> [Data extract]:
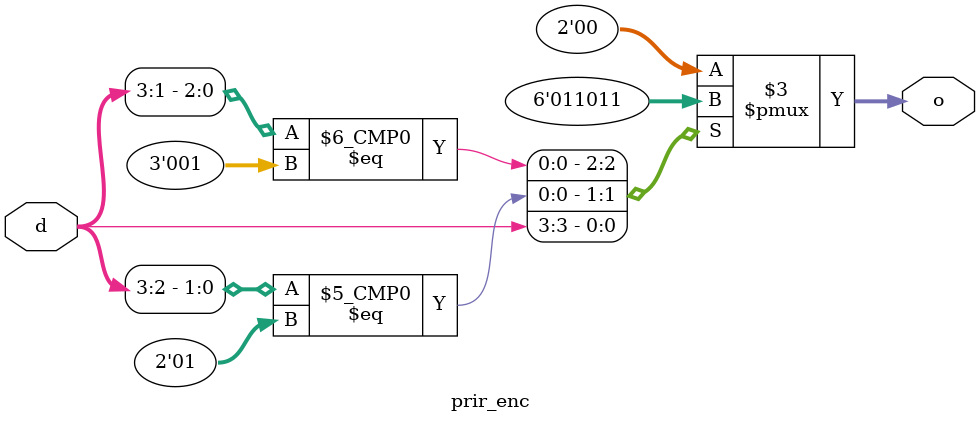
<source format=v>
module prir_enc(d,o);
input [3:0]d;
output reg [1:0]o;

always@(*)begin
casex (d)
4'b0001: o=2'b00; 
4'b001x:o=2'b01;  
4'b01xx: o=2'b10; 
4'b1xxx: o=2'b11;  
default: o=2'b00;  
endcase
end
endmodule



</source>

> [Problem statement]:
Your answer should be the line with "output reg [1:0]o;" and all lines after it in the listing above, repeated exactly. No other lines belong.

> [Exercise output]:
output reg [1:0]o;

always@(*)begin
casex (d)
4'b0001: o=2'b00; 
4'b001x:o=2'b01;  
4'b01xx: o=2'b10; 
4'b1xxx: o=2'b11;  
default: o=2'b00;  
endcase
end
endmodule



</source>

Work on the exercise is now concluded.